* WHAT IS NEEDED: Reproduce everything from the start of the records down to the line containing "Joseph Huezo", swapping every "Discussion" for "Sharing" and leaving all else unchanged.

Collected data
+ + + + + + +

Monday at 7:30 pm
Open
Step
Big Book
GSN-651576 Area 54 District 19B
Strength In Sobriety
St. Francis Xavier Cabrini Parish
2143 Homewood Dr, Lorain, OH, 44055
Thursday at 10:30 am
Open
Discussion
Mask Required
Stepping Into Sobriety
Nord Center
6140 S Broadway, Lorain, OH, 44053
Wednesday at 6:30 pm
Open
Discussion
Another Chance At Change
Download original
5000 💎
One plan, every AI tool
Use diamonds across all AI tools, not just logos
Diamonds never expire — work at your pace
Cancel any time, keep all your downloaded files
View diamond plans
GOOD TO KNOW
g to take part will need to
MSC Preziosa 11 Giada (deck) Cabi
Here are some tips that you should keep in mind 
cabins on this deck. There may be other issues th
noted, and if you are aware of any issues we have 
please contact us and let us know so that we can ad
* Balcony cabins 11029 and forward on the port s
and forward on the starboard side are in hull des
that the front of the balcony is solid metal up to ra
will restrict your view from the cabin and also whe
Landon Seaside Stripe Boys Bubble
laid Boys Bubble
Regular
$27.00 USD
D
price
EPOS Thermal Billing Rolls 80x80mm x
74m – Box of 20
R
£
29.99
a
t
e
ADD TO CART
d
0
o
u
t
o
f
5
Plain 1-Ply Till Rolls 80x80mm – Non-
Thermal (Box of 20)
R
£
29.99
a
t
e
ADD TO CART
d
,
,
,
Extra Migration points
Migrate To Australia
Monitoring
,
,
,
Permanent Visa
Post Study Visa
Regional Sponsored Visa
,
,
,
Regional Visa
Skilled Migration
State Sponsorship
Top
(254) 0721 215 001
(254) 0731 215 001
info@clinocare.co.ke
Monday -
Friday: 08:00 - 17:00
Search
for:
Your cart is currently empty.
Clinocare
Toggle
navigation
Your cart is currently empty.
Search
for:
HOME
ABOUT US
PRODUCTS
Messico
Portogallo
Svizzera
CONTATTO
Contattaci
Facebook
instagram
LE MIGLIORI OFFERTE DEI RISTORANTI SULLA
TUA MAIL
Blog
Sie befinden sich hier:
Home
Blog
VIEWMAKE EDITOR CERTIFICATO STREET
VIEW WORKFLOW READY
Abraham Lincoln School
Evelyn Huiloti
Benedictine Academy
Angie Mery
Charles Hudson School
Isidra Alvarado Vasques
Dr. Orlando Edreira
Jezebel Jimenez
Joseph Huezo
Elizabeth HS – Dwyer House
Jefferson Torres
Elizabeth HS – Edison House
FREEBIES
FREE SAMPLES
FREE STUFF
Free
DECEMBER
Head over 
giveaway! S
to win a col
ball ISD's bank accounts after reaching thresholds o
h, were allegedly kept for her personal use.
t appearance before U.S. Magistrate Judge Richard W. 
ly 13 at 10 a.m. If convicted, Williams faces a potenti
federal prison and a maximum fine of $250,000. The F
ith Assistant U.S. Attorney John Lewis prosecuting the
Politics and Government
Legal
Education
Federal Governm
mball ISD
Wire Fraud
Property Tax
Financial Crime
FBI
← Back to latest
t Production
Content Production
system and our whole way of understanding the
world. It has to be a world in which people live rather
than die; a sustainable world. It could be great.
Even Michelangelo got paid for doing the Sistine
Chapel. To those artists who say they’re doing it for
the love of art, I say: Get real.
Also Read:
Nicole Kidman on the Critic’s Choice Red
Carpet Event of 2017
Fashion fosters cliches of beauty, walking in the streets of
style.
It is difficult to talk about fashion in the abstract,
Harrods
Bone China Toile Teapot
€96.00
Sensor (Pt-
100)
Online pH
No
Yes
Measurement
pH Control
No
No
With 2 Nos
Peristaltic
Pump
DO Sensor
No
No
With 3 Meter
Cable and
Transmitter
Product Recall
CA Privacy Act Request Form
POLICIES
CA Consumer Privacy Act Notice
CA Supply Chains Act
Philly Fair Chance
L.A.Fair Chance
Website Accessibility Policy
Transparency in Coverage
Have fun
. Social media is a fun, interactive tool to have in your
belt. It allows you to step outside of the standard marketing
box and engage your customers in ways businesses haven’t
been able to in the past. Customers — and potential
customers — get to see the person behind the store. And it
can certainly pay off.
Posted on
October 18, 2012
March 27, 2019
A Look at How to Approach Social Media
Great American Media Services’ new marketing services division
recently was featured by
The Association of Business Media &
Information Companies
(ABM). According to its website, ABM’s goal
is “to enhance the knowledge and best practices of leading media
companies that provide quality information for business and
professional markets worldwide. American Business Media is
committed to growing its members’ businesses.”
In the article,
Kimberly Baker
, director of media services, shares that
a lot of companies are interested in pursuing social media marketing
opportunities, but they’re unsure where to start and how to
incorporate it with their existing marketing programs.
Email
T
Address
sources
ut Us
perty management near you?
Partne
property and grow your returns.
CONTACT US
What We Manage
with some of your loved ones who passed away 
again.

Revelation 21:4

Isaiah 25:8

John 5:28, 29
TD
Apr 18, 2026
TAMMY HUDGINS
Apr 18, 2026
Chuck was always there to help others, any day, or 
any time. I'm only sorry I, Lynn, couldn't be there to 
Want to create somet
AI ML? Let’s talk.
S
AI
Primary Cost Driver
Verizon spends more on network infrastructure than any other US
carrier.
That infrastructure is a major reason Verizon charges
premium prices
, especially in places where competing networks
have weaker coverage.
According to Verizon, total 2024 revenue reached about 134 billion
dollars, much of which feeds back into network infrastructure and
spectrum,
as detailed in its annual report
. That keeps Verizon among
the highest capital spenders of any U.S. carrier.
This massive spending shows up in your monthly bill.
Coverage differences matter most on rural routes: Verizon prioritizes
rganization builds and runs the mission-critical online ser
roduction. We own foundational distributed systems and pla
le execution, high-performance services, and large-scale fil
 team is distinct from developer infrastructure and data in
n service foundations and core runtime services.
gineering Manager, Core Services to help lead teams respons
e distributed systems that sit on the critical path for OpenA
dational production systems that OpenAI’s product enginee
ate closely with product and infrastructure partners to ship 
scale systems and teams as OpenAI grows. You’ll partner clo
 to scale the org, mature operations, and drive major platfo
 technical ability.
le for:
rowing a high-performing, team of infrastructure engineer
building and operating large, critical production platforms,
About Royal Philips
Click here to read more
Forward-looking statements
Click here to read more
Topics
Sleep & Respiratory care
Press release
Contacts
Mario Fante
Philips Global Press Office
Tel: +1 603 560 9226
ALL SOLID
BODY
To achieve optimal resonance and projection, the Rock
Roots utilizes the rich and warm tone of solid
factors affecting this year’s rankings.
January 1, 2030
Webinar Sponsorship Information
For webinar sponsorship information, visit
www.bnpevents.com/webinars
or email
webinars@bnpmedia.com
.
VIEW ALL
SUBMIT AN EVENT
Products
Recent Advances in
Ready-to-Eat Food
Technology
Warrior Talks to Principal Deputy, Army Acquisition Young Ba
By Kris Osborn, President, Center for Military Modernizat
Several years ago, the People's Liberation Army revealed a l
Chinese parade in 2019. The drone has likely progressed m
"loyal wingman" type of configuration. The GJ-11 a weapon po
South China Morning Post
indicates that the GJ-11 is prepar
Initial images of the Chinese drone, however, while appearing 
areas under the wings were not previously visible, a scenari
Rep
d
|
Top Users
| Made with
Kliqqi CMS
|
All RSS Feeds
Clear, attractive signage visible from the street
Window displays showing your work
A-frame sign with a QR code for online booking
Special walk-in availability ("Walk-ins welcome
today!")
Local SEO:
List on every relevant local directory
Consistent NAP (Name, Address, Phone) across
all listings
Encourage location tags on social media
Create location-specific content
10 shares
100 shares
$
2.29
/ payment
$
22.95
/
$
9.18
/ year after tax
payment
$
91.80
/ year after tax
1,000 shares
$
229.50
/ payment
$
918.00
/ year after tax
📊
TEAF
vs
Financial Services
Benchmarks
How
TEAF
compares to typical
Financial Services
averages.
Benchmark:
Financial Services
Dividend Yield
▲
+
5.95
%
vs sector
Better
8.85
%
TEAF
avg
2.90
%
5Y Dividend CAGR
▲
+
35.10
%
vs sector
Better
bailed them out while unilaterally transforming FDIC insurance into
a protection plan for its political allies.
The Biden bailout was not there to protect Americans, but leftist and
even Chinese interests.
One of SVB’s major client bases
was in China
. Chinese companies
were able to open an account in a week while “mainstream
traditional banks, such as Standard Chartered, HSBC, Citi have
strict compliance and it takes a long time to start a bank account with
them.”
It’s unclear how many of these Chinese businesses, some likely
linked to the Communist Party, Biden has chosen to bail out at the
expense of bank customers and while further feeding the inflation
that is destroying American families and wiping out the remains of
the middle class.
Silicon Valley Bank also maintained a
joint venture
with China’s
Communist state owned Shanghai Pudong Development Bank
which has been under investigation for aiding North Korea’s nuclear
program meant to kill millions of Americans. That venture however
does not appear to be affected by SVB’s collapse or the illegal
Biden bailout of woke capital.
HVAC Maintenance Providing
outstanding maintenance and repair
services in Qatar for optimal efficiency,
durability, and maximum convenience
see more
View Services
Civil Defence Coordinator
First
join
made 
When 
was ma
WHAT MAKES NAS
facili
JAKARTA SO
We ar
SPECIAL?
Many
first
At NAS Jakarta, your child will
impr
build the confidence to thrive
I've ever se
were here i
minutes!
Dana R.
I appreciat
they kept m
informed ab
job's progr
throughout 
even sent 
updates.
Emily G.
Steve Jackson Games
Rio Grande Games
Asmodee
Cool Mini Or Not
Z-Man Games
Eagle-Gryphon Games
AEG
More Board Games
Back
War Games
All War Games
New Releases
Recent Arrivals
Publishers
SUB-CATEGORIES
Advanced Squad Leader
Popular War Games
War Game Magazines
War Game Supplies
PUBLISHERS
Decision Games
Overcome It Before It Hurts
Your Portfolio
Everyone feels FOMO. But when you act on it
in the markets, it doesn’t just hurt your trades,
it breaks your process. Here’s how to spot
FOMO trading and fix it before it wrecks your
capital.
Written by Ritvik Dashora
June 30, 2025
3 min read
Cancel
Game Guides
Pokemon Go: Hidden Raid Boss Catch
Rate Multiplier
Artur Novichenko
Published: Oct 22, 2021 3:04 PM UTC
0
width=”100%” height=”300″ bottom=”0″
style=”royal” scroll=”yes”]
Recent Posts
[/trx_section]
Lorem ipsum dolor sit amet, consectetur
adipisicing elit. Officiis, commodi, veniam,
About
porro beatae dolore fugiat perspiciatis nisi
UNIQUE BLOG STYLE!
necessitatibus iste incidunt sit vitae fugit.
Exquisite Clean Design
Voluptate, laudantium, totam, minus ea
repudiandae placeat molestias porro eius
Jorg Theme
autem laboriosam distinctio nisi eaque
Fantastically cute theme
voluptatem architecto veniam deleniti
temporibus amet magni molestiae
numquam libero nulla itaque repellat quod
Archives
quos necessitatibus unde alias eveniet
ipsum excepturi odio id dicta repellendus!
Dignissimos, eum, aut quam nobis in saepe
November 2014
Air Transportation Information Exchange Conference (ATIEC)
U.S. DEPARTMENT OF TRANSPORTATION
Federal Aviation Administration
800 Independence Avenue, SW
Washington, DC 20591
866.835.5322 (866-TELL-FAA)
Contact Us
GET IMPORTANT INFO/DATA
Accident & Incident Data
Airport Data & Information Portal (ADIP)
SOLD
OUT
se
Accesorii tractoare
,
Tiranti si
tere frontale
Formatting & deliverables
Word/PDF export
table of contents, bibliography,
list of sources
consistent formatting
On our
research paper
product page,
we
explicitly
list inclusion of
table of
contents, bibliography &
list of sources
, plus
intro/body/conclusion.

+ + + + + + +

* RESPONSE BELOW:
Monday at 7:30 pm
Open
Step
Big Book
GSN-651576 Area 54 District 19B
Strength In Sobriety
St. Francis Xavier Cabrini Parish
2143 Homewood Dr, Lorain, OH, 44055
Thursday at 10:30 am
Open
Sharing
Mask Required
Stepping Into Sobriety
Nord Center
6140 S Broadway, Lorain, OH, 44053
Wednesday at 6:30 pm
Open
Sharing
Another Chance At Change
Download original
5000 💎
One plan, every AI tool
Use diamonds across all AI tools, not just logos
Diamonds never expire — work at your pace
Cancel any time, keep all your downloaded files
View diamond plans
GOOD TO KNOW
g to take part will need to
MSC Preziosa 11 Giada (deck) Cabi
Here are some tips that you should keep in mind 
cabins on this deck. There may be other issues th
noted, and if you are aware of any issues we have 
please contact us and let us know so that we can ad
* Balcony cabins 11029 and forward on the port s
and forward on the starboard side are in hull des
that the front of the balcony is solid metal up to ra
will restrict your view from the cabin and also whe
Landon Seaside Stripe Boys Bubble
laid Boys Bubble
Regular
$27.00 USD
D
price
EPOS Thermal Billing Rolls 80x80mm x
74m – Box of 20
R
£
29.99
a
t
e
ADD TO CART
d
0
o
u
t
o
f
5
Plain 1-Ply Till Rolls 80x80mm – Non-
Thermal (Box of 20)
R
£
29.99
a
t
e
ADD TO CART
d
,
,
,
Extra Migration points
Migrate To Australia
Monitoring
,
,
,
Permanent Visa
Post Study Visa
Regional Sponsored Visa
,
,
,
Regional Visa
Skilled Migration
State Sponsorship
Top
(254) 0721 215 001
(254) 0731 215 001
info@clinocare.co.ke
Monday -
Friday: 08:00 - 17:00
Search
for:
Your cart is currently empty.
Clinocare
Toggle
navigation
Your cart is currently empty.
Search
for:
HOME
ABOUT US
PRODUCTS
Messico
Portogallo
Svizzera
CONTATTO
Contattaci
Facebook
instagram
LE MIGLIORI OFFERTE DEI RISTORANTI SULLA
TUA MAIL
Blog
Sie befinden sich hier:
Home
Blog
VIEWMAKE EDITOR CERTIFICATO STREET
VIEW WORKFLOW READY
Abraham Lincoln School
Evelyn Huiloti
Benedictine Academy
Angie Mery
Charles Hudson School
Isidra Alvarado Vasques
Dr. Orlando Edreira
Jezebel Jimenez
Joseph Huezo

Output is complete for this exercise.